Muitas das coisas que fazemos deitamos fora. Reescrevemos muito. Na verdade, o processo de desenvolver um jogo não é só ‘escrever um guião e pronto’. O que fazemos é escrever, testar e, se não assentar bem, escrevemos outra coisa, voltamos a testar e assim sucessivamente. O que também acontece muito é que, ao longo do desenvolvimento, surgem novas funcionalidades e temos que adaptar a narrativa rapidamente. Chega alguém e diz ‘trabalhei no fim-de-semana para criar este gadget’ e nós temos que perceber de que forma este objeto se insere na história, como é que o Peter desenvolveu a tecnologia, por aí. Penso que, para a maioria dos escritores de videojogos, o maior desafio é sentir que nunca se terminou o trabalho até o jogo estar realmente finalizado. Muitas pessoas perguntaram-me, no início da produção, “Ah, então já acabaste a história, não é” e a minha resposta era sempre “nem por sombras!” [risos].
Qual é a tua opinião sobre o estado atual das histórias/narrativa nos videojogos?
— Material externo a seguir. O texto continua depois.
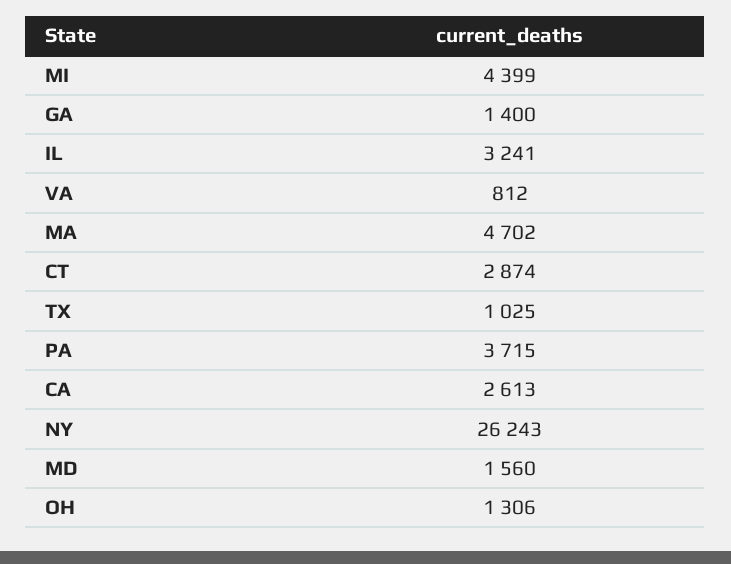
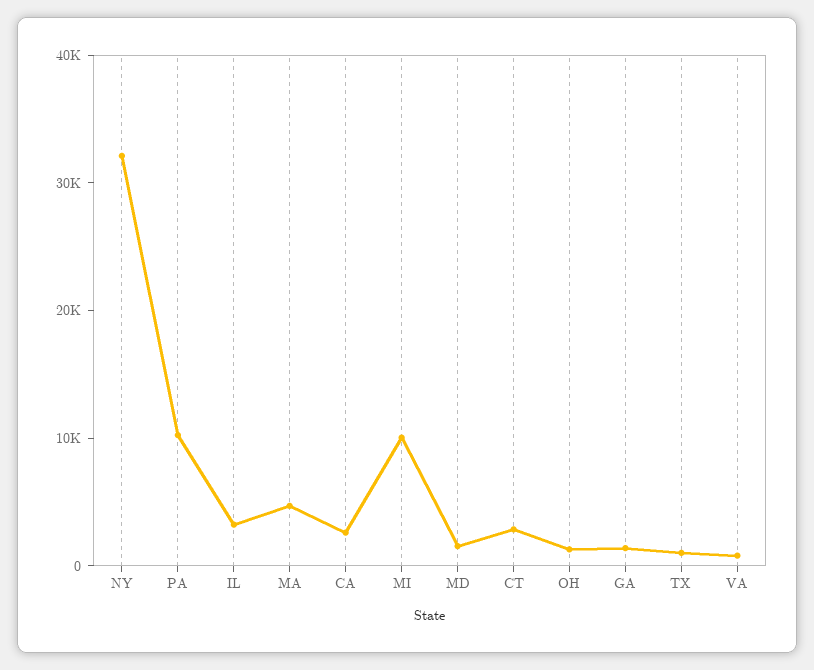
MI: 4399 -> 10000
PA: 3715 -> 10000
NY: 26243 -> 32000

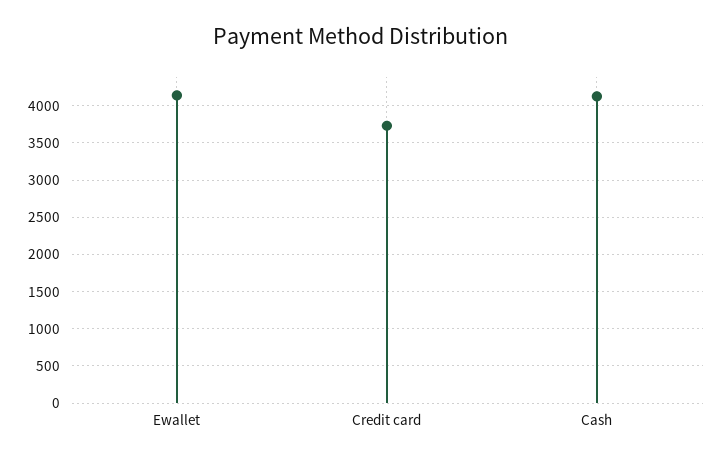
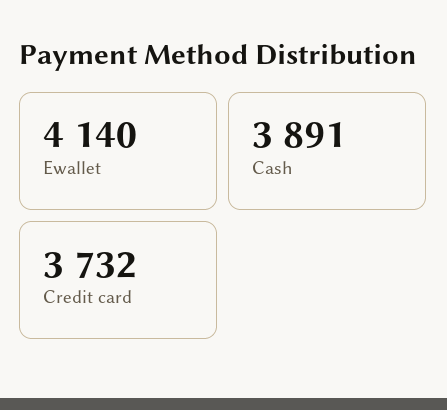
Cash: 4100 -> 3891

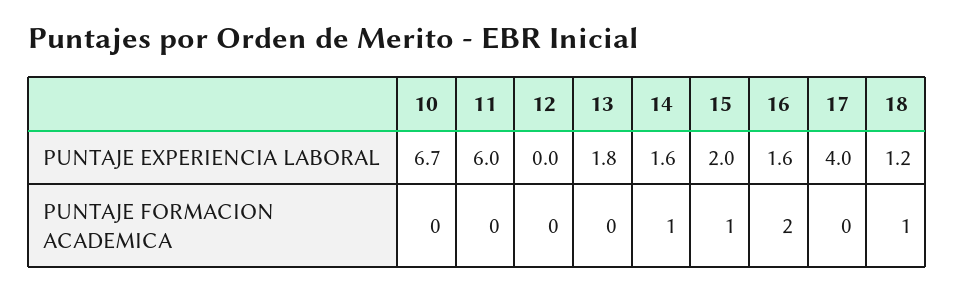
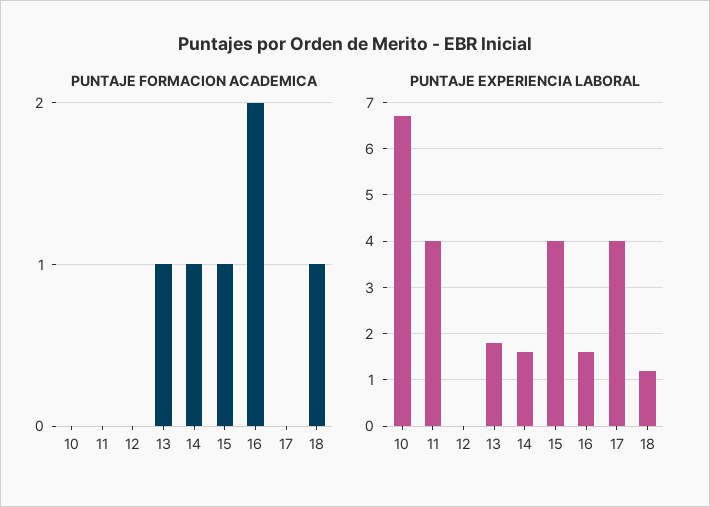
PUNTAJE EXPERIENCIA LABORAL, 11: 6 -> 4
PUNTAJE EXPERIENCIA LABORAL, 15: 2 -> 4
PUNTAJE FORMACION ACADEMICA, 13: 0 -> 1

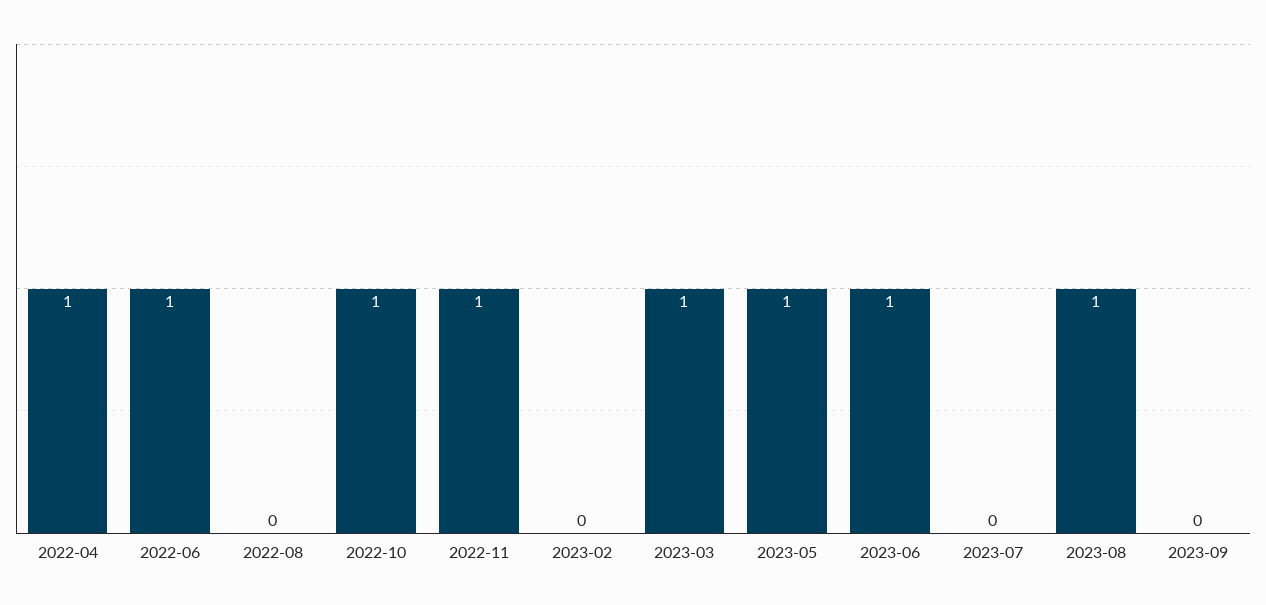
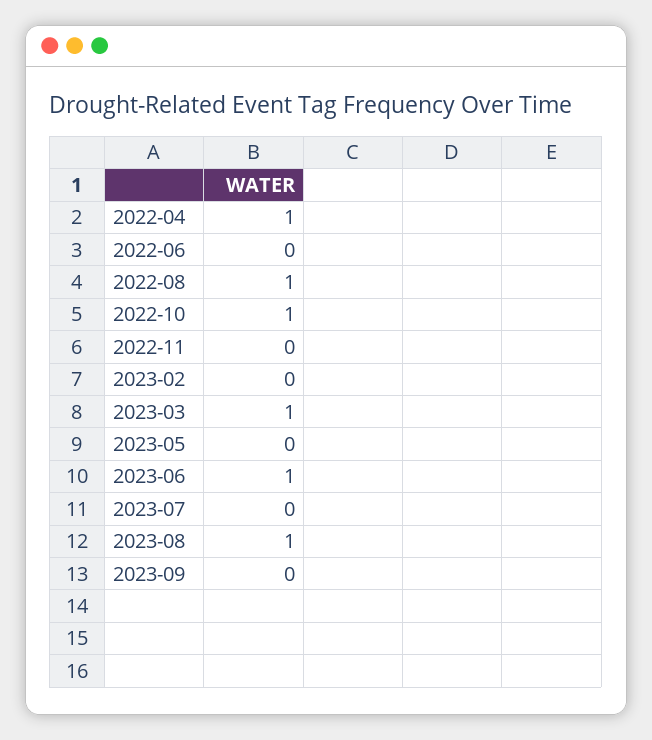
2022-06: 1 -> 0
2022-08: 0 -> 1
2022-11: 1 -> 0
2023-05: 1 -> 0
Estou muito entusiasmado com a indústria neste momento. Temos uma audiência suficientemente grande para podermos apoiar, em simultâneo, jogos AAA e indie, sendo que, nestes últimos, temos profissionais a arriscar em termos de narrativa – há alguns jogos que adorei nestes últimos tempos, como é o caso de What Remains of Edith Finch. São jogos feitos por equipas pequenas, mas que exploram os videojogos como um meio, de uma forma diferente daquilo que é feito em jogos maiores. Penso que o storytelling vai continuar a evoluir e nós, como escritores e produtores, vamos continuar a encontrar formas novas e diferentes de utilizar as ferramentas que temos para contar histórias e interagir com os jogadores.
Qual seria o teu projeto de sonho? Liberdade total, zero constrangimentos financeiros ou criativos.
Spider-Man, sem dúvida. Quando era novo, tinha subscrições de comics e era muito fã de Spider-Man. Mais tarde, quando estava a estudar argumento, disse a mim mesmo, ao ver, acho, o primeiro filme de Spider-Man, sei que atingi o pico como argumentista quando fizer um filme do Spider-Man. E aqui estamos. Na verdade, este jogo deu mais trabalho do que um filme – se juntarmos todas as cut-scenes, tem a qualidade e duração de um filme. Por isso, é mesmo um sonho tornado realidade.